We study a pricing problem with finite inventory and semi-parametric demand uncertainty. Demand is a price-dependent Poisson process whose mean is the product of buyers’ arrival rate, which is a constant \(\lambda \), and buyers’ purchase probability \(q(p)\), where p is the price. The seller observes arrivals and sales, and knows neither \(\lambda \) nor \(q\). Based on a non-parametric maximum-likelihood estimator of \((\lambda ,q)\), we construct an estimator of mean demand and show that as the system size and number of prices grow, it is asymptotically more efficient than the maximum likelihood estimator based only on sale data. Based on this estimator, we develop a pricing algorithm paralleling (Besbes and Zeevi in Oper Res 57:1407–1420, 2009) and study its performance in an asymptotic regime similar to theirs: the initial inventory and the arrival rate grow proportionally to a scale parameter n. If \(q\) and its inverse function are Lipschitz continuous, then the worst-case regret is shown to be \(O((\log n / n)^{1/4})\). A second model considered is the one in Besbes and Zeevi (2009, Section 4.2), where no arrivals are involved; we modify their algorithm and improve the worst-case regret to \(O((\log n / n)^{1/4})\). In each setting, the regret order is the best known, and is obtained by refining their proof methods. We also prove an \(\Omega (n^{-1/2})\) lower bound on the regret.
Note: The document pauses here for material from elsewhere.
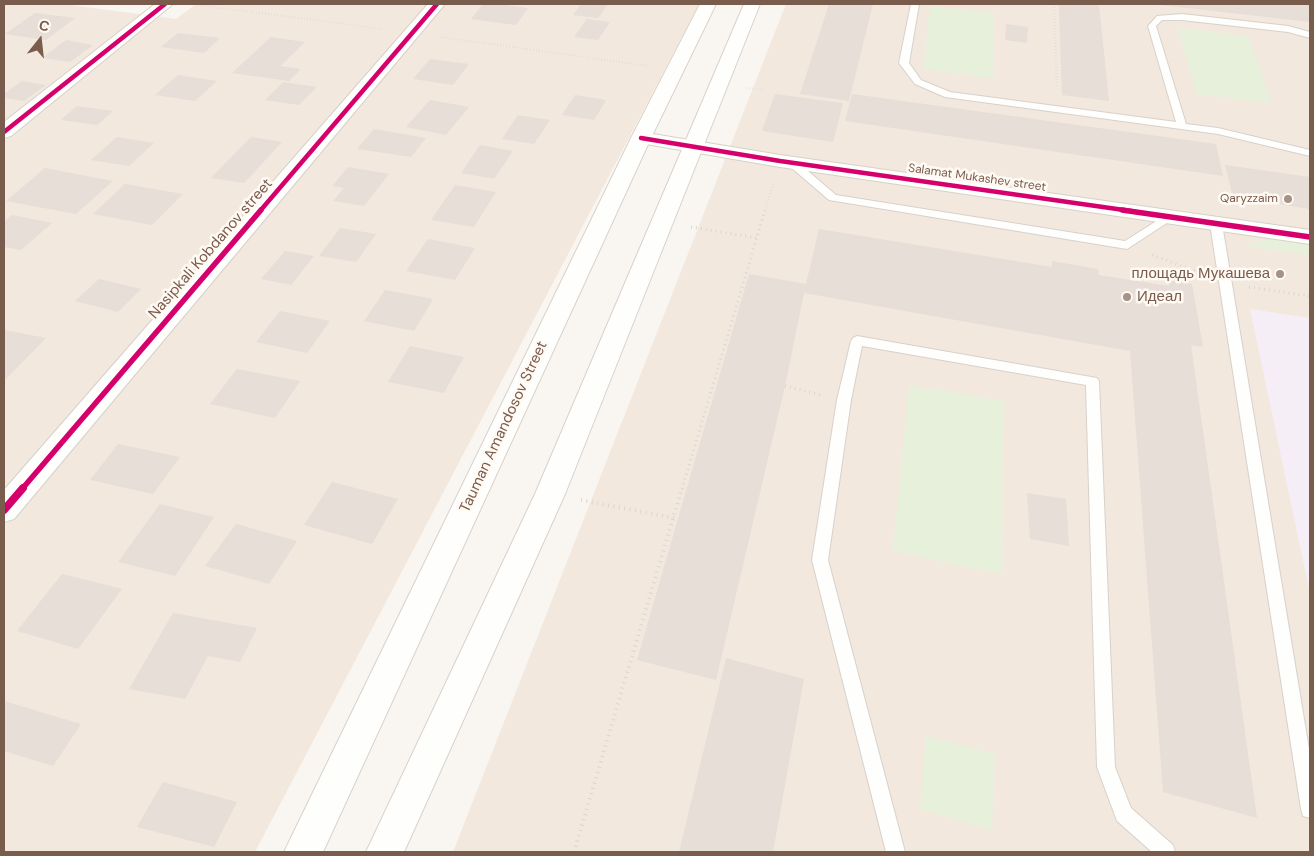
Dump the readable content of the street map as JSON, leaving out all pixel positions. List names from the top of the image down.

Numerical comparisons to state-of-the-art alternatives indicate the effectiveness of our arrivals-based approach.

我们研究具有有限库存和半参数需求不确定性的定价问题。需求是一个与价格有关的泊松过程，其均值是买方到达率（是常数\（\ lambda \）和买方购买概率\（q（p）\））的乘积，其中p是价格。卖方观察到货和销售，不知道\（\ lambda \）也不知道\（q \）。基于\（（\ lambda，q）\）的非参数最大似然估计，我们构造了一个平均需求估计量，并表明随着系统规模和价格数量的增长，它比仅基于销售数据的最大似然估计量渐近更有效。基于此估算器，我们开发了一种并行的定价算法（Besbes和Zeevi，Oper Res 57：1407–1420，2009），并研究了其在类似于它们的渐近状态下的性能：初始库存和到达率成比例增长参数n。如果\（q \）及其反函数是Lipschitz连续的，则最坏情况的后悔是\（O（（\ log n / n）^ {1/4}）\）。考虑的第二种模型是Besbes和Zeevi（2009，第4.2节）中没有涉及到的模型。我们修改了他们的算法，并将最坏情况的遗憾改善为\（O（（\ log n / n）^ {1/4}）\）。在每种情况下，后悔顺序是众所周知的，并且是通过改进其证明方法而获得的。我们还证明了遗憾的\（\ Omega（n ^ {-1/2}）\）下界。与最先进的替代方案的数值比较表明了我们基于到达的方法的有效性。